> WHAT YOU SHOULD DO: Leaving the images behind, copy every line of the records exactly.

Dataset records

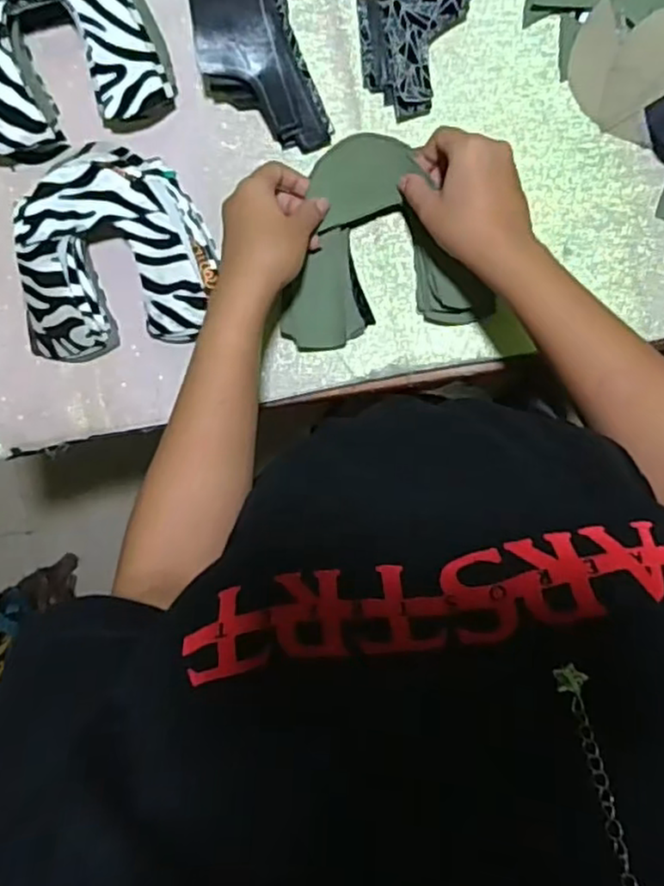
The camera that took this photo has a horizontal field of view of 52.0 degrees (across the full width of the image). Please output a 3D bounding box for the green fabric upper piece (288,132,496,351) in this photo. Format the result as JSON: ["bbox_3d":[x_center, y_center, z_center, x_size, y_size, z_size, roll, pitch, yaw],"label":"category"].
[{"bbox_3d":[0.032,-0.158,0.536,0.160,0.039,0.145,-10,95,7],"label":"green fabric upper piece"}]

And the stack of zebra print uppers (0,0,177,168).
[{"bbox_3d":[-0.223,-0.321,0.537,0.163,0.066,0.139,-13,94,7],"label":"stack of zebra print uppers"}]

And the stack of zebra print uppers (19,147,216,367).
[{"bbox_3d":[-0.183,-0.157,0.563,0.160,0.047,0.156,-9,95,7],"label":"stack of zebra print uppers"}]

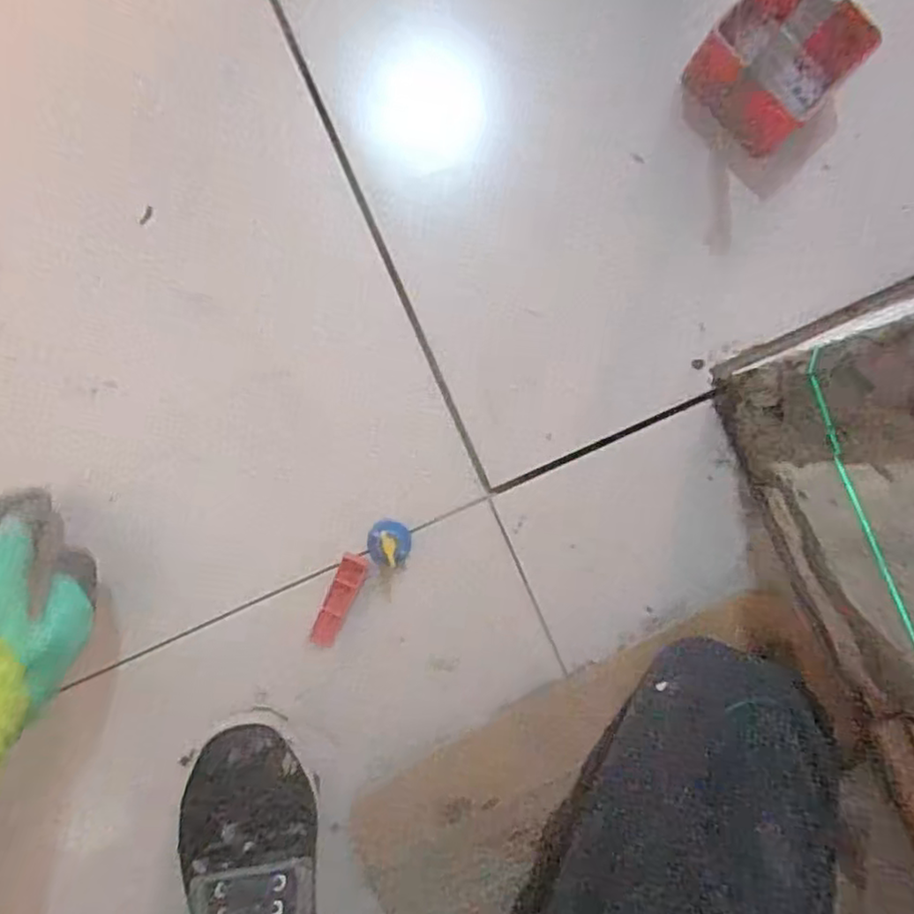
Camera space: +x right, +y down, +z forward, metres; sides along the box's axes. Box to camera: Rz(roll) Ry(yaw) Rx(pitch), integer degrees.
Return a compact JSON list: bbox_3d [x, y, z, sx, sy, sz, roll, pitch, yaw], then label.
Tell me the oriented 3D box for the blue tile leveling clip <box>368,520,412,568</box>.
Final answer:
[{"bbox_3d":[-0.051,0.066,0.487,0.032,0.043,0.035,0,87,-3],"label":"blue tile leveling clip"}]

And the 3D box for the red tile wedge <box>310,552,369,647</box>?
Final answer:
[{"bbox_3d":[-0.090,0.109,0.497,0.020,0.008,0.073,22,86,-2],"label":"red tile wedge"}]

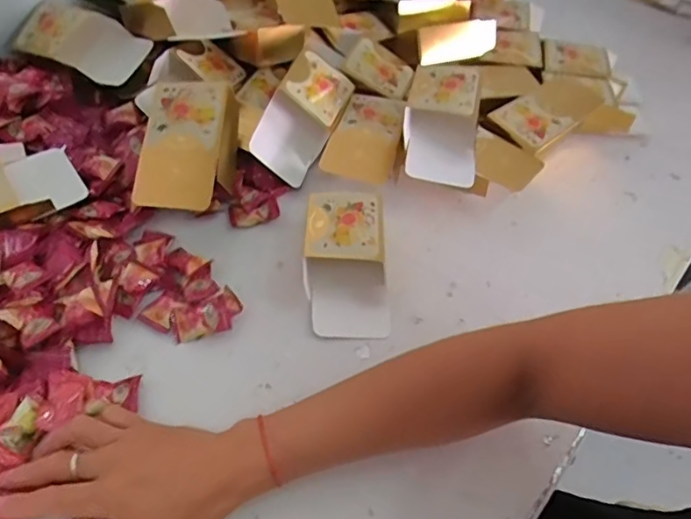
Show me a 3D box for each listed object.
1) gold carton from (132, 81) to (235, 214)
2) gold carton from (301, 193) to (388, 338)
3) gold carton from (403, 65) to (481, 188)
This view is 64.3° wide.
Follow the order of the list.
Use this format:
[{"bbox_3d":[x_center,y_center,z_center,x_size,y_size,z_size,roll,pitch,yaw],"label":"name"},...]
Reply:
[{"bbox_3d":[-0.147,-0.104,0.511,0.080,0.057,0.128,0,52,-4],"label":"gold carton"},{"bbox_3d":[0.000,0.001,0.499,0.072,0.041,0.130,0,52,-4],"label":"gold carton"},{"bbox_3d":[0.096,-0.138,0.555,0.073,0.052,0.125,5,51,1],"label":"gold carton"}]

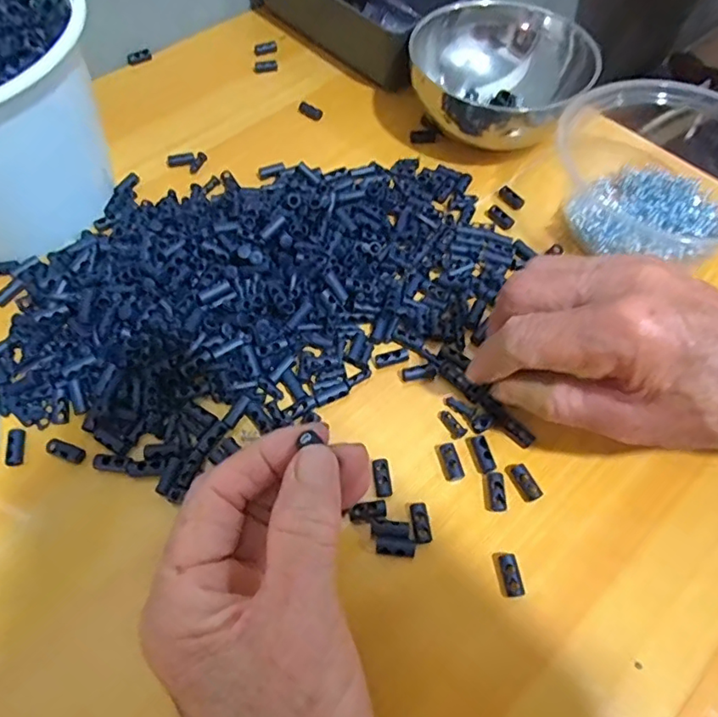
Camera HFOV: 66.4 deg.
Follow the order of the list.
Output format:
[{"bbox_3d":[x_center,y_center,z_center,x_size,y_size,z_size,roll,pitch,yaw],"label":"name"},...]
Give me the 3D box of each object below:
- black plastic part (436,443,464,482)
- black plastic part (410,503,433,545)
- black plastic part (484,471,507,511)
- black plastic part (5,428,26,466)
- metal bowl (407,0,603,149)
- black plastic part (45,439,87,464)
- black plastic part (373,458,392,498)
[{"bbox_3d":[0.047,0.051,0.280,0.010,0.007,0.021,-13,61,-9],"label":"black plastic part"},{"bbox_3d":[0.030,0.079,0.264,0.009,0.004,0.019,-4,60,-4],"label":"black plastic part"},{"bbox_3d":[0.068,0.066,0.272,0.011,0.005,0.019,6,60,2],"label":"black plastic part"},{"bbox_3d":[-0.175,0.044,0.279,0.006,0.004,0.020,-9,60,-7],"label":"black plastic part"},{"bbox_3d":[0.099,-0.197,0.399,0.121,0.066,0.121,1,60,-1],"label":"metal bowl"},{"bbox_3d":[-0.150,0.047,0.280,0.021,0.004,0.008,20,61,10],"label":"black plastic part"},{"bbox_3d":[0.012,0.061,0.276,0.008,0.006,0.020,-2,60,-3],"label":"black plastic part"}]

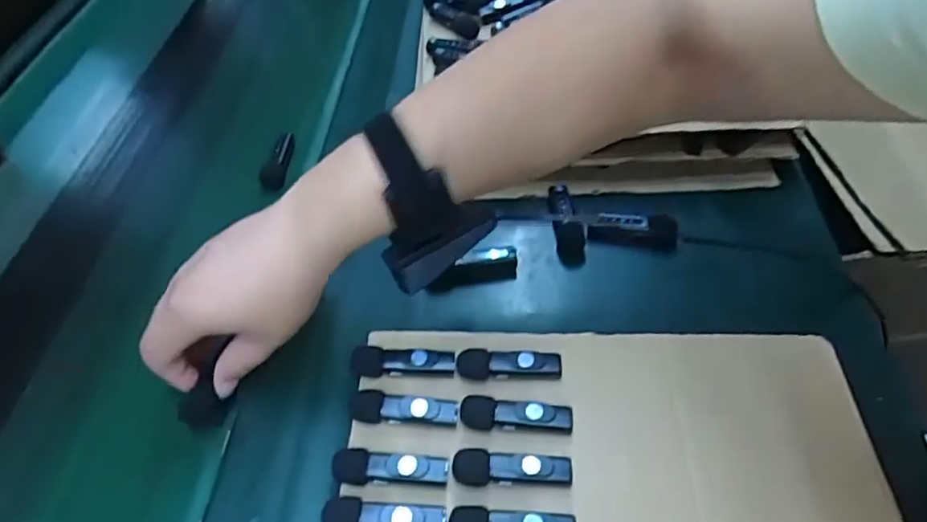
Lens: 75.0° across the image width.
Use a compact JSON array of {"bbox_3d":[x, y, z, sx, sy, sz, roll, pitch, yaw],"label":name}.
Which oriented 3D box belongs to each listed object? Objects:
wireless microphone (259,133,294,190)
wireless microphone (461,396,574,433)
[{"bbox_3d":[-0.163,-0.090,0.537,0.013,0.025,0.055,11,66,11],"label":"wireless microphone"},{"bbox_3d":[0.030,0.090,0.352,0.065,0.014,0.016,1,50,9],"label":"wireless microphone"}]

> RESPONSE:
The camera that took this photo has a horizontal field of view of 52.0 degrees (across the full width of the image). Please output a 3D bounding box for the green fabric upper piece (288,132,496,351) in this photo. Format the result as JSON: ["bbox_3d":[x_center, y_center, z_center, x_size, y_size, z_size, roll, pitch, yaw],"label":"category"].
[{"bbox_3d":[0.032,-0.158,0.536,0.160,0.039,0.145,-10,95,7],"label":"green fabric upper piece"}]

And the stack of zebra print uppers (0,0,177,168).
[{"bbox_3d":[-0.223,-0.321,0.537,0.163,0.066,0.139,-13,94,7],"label":"stack of zebra print uppers"}]

And the stack of zebra print uppers (19,147,216,367).
[{"bbox_3d":[-0.183,-0.157,0.563,0.160,0.047,0.156,-9,95,7],"label":"stack of zebra print uppers"}]

Camera space: +x right, +y down, +z forward, metres; sides along the box's axes. Box to camera: Rz(roll) Ry(yaw) Rx(pitch), integer degrees.
Return a compact JSON list: bbox_3d [x, y, z, sx, sy, sz, roll, pitch, yaw], then label.
Tell me the oriented 3D box for the blue tile leveling clip <box>368,520,412,568</box>.
Final answer:
[{"bbox_3d":[-0.051,0.066,0.487,0.032,0.043,0.035,0,87,-3],"label":"blue tile leveling clip"}]

And the 3D box for the red tile wedge <box>310,552,369,647</box>?
Final answer:
[{"bbox_3d":[-0.090,0.109,0.497,0.020,0.008,0.073,22,86,-2],"label":"red tile wedge"}]

Show me a 3D box for each listed object.
1) gold carton from (132, 81) to (235, 214)
2) gold carton from (301, 193) to (388, 338)
3) gold carton from (403, 65) to (481, 188)
This view is 64.3° wide.
Follow the order of the list.
Use this format:
[{"bbox_3d":[x_center,y_center,z_center,x_size,y_size,z_size,roll,pitch,yaw],"label":"name"},...]
Reply:
[{"bbox_3d":[-0.147,-0.104,0.511,0.080,0.057,0.128,0,52,-4],"label":"gold carton"},{"bbox_3d":[0.000,0.001,0.499,0.072,0.041,0.130,0,52,-4],"label":"gold carton"},{"bbox_3d":[0.096,-0.138,0.555,0.073,0.052,0.125,5,51,1],"label":"gold carton"}]

Camera HFOV: 66.4 deg.
Follow the order of the list.
Output format:
[{"bbox_3d":[x_center,y_center,z_center,x_size,y_size,z_size,roll,pitch,yaw],"label":"name"},...]
Give me the 3D box of each object below:
- black plastic part (436,443,464,482)
- black plastic part (410,503,433,545)
- black plastic part (484,471,507,511)
- black plastic part (5,428,26,466)
- metal bowl (407,0,603,149)
- black plastic part (45,439,87,464)
- black plastic part (373,458,392,498)
[{"bbox_3d":[0.047,0.051,0.280,0.010,0.007,0.021,-13,61,-9],"label":"black plastic part"},{"bbox_3d":[0.030,0.079,0.264,0.009,0.004,0.019,-4,60,-4],"label":"black plastic part"},{"bbox_3d":[0.068,0.066,0.272,0.011,0.005,0.019,6,60,2],"label":"black plastic part"},{"bbox_3d":[-0.175,0.044,0.279,0.006,0.004,0.020,-9,60,-7],"label":"black plastic part"},{"bbox_3d":[0.099,-0.197,0.399,0.121,0.066,0.121,1,60,-1],"label":"metal bowl"},{"bbox_3d":[-0.150,0.047,0.280,0.021,0.004,0.008,20,61,10],"label":"black plastic part"},{"bbox_3d":[0.012,0.061,0.276,0.008,0.006,0.020,-2,60,-3],"label":"black plastic part"}]

Lens: 75.0° across the image width.
Use a compact JSON array of {"bbox_3d":[x, y, z, sx, sy, sz, roll, pitch, yaw],"label":name}.
Which oriented 3D box belongs to each listed object? Objects:
wireless microphone (259,133,294,190)
wireless microphone (461,396,574,433)
[{"bbox_3d":[-0.163,-0.090,0.537,0.013,0.025,0.055,11,66,11],"label":"wireless microphone"},{"bbox_3d":[0.030,0.090,0.352,0.065,0.014,0.016,1,50,9],"label":"wireless microphone"}]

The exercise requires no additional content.